A deep copy duplicates the whole object graph: every class-handle property gets its own freshly copied sub-object. SystemVerilog gives you nothing automatic here — you write it. The standard testbench idiom is a pair of virtual methods: copy(rhs) copies fields into an existing object, and clone() constructs a new object of the correct runtime type and then calls copy. Making them virtual matters: a monitor holding a base handle to a derived transaction must clone the derived object, not slice it down to the base.

systemverilog
class packet;
  rand bit [31:0] addr;
  header          hdr;

  function new(); hdr = new(); endfunction

  virtual function void copy(packet rhs);
    this.addr = rhs.addr;
    if (this.hdr == null) this.hdr = new();
    this.hdr.id = rhs.hdr.id;        // copy CONTENTS, not the handle
  endfunction

  virtual function packet clone();
    packet c = new();
    c.copy(this);
    return c;
  endfunction
endclass

class tagged_packet extends packet;
  rand bit [3:0] tag;

  virtual function void copy(packet rhs);
    tagged_packet trhs;
    super.copy(rhs);                  // base fields + sub-objects
    if ($cast(trhs, rhs)) this.tag = trhs.tag;
  endfunction

  virtual function packet clone();
    tagged_packet c = new();          // correct runtime type
    c.copy(this);
    return c;
  endfunction
endclass

copy vs clone — which to call

  • clone() — when you need a brand-new independent object: scoreboard expected entries, coverage snapshots.

  • copy(rhs) — when you already own an object and want its fields overwritten in place.

  • Both virtual — so base-handle callers duplicate the full derived object (UVM follows the same do_copy/clone split).

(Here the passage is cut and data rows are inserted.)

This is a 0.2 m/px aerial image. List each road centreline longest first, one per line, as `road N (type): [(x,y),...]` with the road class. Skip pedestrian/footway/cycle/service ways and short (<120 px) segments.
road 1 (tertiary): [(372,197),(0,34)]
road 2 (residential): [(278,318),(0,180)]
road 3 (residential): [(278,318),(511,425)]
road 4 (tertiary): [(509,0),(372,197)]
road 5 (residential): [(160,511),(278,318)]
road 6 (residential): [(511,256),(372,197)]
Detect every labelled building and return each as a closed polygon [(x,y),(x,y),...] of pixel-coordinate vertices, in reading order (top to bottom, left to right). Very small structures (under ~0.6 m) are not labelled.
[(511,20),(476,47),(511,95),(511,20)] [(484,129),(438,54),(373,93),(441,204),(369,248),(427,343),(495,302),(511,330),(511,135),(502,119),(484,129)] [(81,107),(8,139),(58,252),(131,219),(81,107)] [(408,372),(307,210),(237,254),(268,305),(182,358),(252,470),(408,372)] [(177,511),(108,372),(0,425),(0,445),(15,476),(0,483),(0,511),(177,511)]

When scoreboards need deep copies — the monitor reuse bug

The classic field bug: a monitor builds one transaction object, publishes its handle to the scoreboard, then reuses the same object for the next bus transfer. The scoreboard stored a handle, not a snapshot — so every entry in its expected queue silently mutates into the latest transaction. Comparisons then fail (or worse, falsely pass). The fix is to clone at the publishing boundary, or construct a fresh object per observed transaction.

systemverilog
// BUG: one object reused — every queue entry aliases it
task monitor::run();
  bus_txn t = new();
  forever begin
    collect(t);          // overwrite fields of the SAME object
    ap_to_sb(t);         // scoreboard queue now holds N copies
  end                    //   of ONE handle → all entries identical
endtask

// FIX 1: fresh object per transaction
task monitor::run();
  forever begin
    bus_txn t = new();
    collect(t);
    ap_to_sb(t);
  end
endtask

// FIX 2: scoreboard snapshots defensively
function void scoreboard::write_exp(bus_txn t);
  exp_q.push_back(t.clone());   // own an independent deep copy
endfunction

Interview angle

  • 'What does p2 = new p1 do?' — shallow copy: new object, scalar fields duplicated, sub-object handles shared, constructor skipped.

  • 'How do you implement deep copy?' — virtual copy()/clone() pair; each level copies its own fields and recurses into sub-objects.

  • 'Why did the scoreboard see identical entries?' — handle stored, object reused; the answer they want is clone-at-boundary.

Key takeaways

  • new src copies one level: scalars duplicated, nested class handles shared, constructor not called.

  • Deep copy is hand-written: virtual copy()/clone() that recurse into sub-objects.

  • Clone at ownership boundaries — anything stored for later comparison must be an independent snapshot.

  • Make copy/clone virtual so base-handle callers duplicate the full derived object.

Common pitfalls

  • Trusting new src to fully duplicate a transaction that contains sub-objects — shared-header mutation bugs.

  • Forgetting that shallow copy skips the constructor — IDs, registrations, and allocated sub-objects are not refreshed.

  • Storing monitor handles directly in scoreboard queues — entries mutate when the monitor reuses its object.

  • Non-virtual clone() — cloning through a base handle slices off derived fields.